Inoltre si parla di visite tempestive. Ogni giorno, entro le prime ore del mattino, l’applicativo informatico Savio assegna le visite domiciliari a ognuno dei medici fiscali, combinando le visite mediche di controllo d’ufficio e quelle su richiesta dei datori di lavoro. Il medico fiscale riceve in tempo reale le sue visite sul proprio netbook (in via di sostituzione con tablet).

Canali informatici

Si punta poi alla razionalizzazione e alla minimizzazione dei costi: Savio assegna le visite mediche di controllo tra i medici disponibili e a ciascun medico in modo da minimizzarne i percorsi. Per quanto riguarda l’informatizzazione e l’automazione avanzate, si parla di certificati medici, richieste datoriali di visite mediche di controllo, selezione malattie a rischio, assegnazione visite ai medici, esiti delle visite mediche di controllo. Tutto avviene attraverso canali informatici e la messa a disposizione delle informazioni ai soggetti interessati-coinvolti è rapida ed efficiente.
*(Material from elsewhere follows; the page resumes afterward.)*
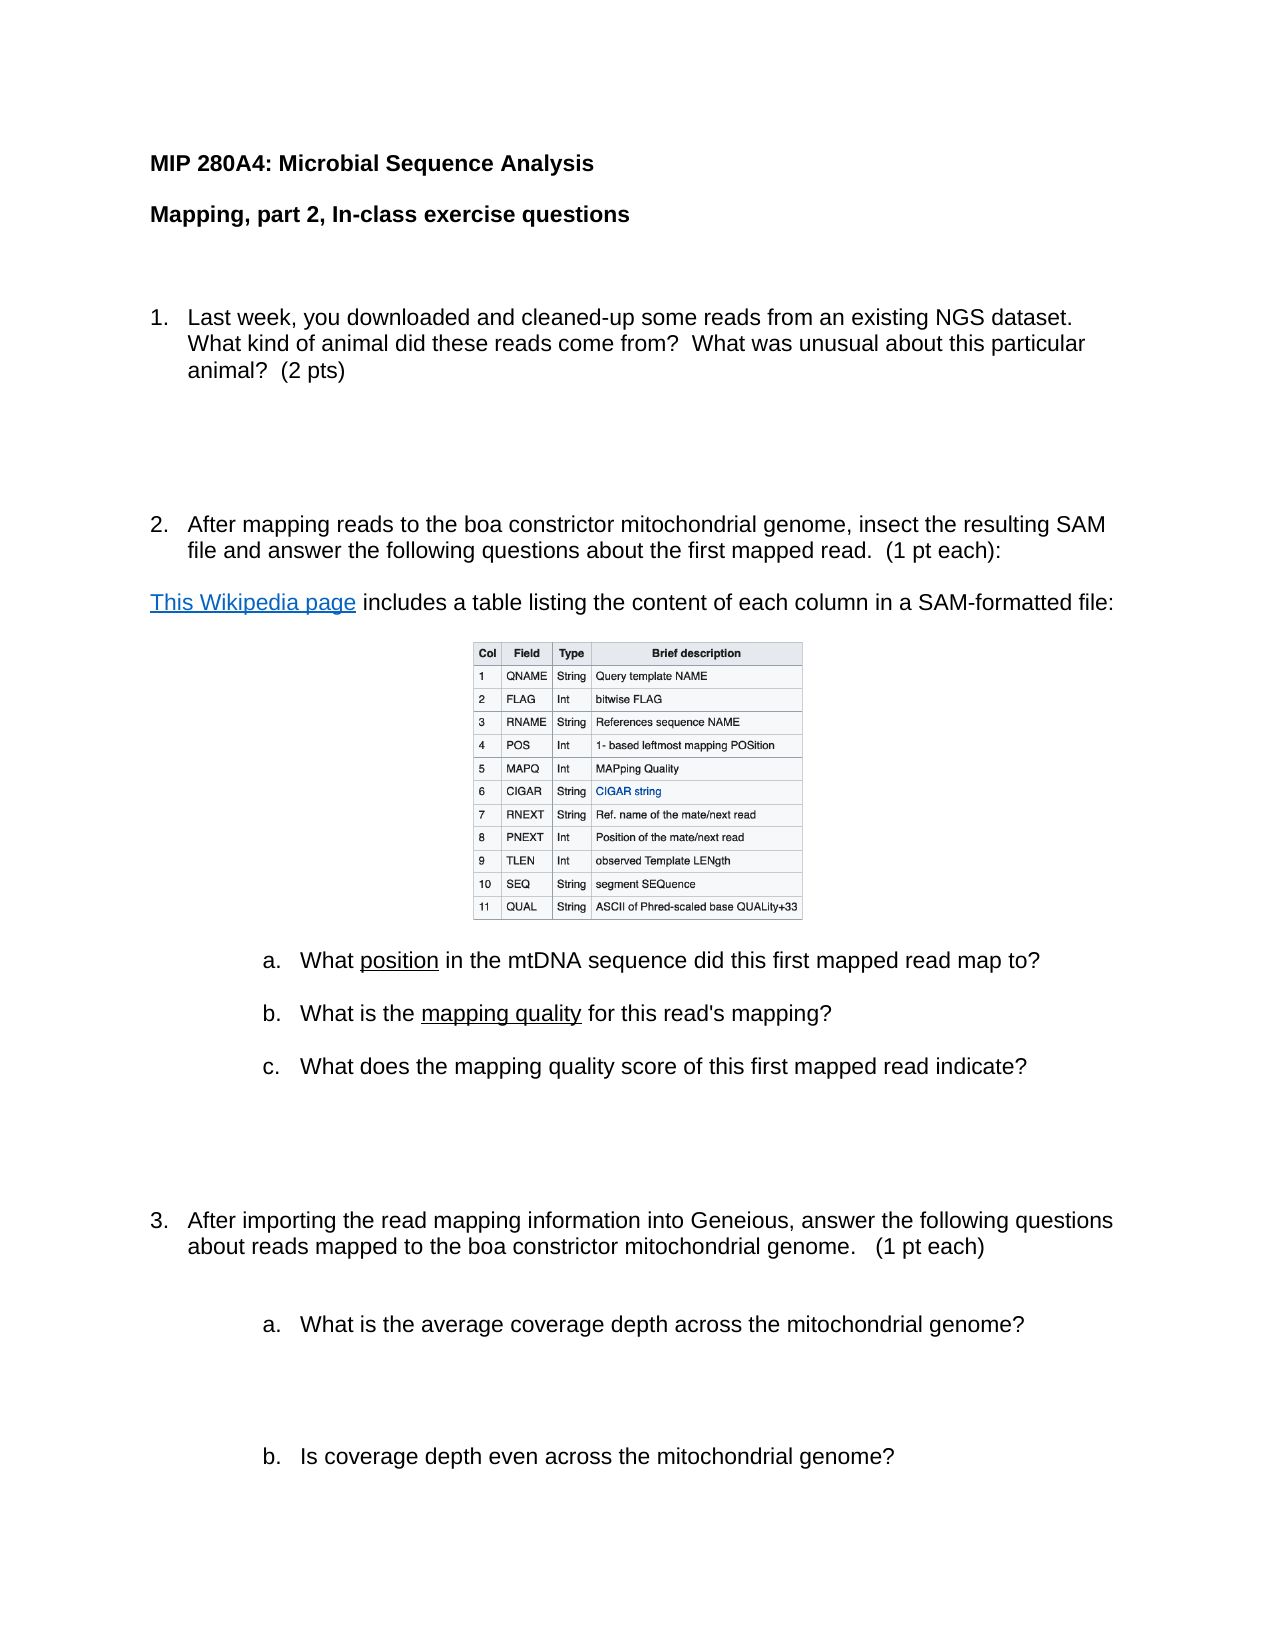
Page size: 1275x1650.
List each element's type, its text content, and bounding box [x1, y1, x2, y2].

La posizione dei sindacati

“L’ottimizzazione del servizio e la razionalizzazione delle risorse, nonché il superamento di eventuali criticità che potranno presentarsi dal 1° settembre”, spiega Alfredo Petrone (nella foto sopra), segretario nazionale del settore Fimmg Inps, “potranno essere definitivamente ottenute con un accordo collettivo nazionale, da stipulare tra l’Inps e i sindacati di categoria maggiormente rappresentativi, come previsto dall’atto di indirizzo di cui si attende l’uscita, che migliorerà il servizio, garantendo nel contempo la stabilizzazione di tutta la categoria”.

Chi è escluso

Al momento sono ancora attesi i decreti attuativi, anche relativi alla futura armonizzazione delle fasce orarie di reperibilità, oggi diverse per le due categorie di lavoratori (per il lavoratore privato le fasce sono 10-12 e 17-19, mentre nel settore pubblico la reperibilità è nelle fasce 9-13 e 15-18). Restano esclusi dalla riforma il personale delle forze armate e dei corpi armati dello Stato e del corpo nazionale dei vigili del fuoco, con l’esclusione del personale volontario), nonché gli enti pubblici economici, gli enti morali, le aziende speciali.

Per gli è infortunato

Inoltre non potranno essere sottoposti ad accertamento i lavoratori per i quali sia in corso un’istruttoria per il riconoscimento dell’infortunio sul lavoro o della malattia professionale. Intanto l’Istituto sta offrendo anche alcune istruzioni per tamponare eventuali criticità legate a un’insufficiente presenza di medici in alcuni territori, legata o allo scarso numero di medici o alla numerosità della richiesta di accertamenti.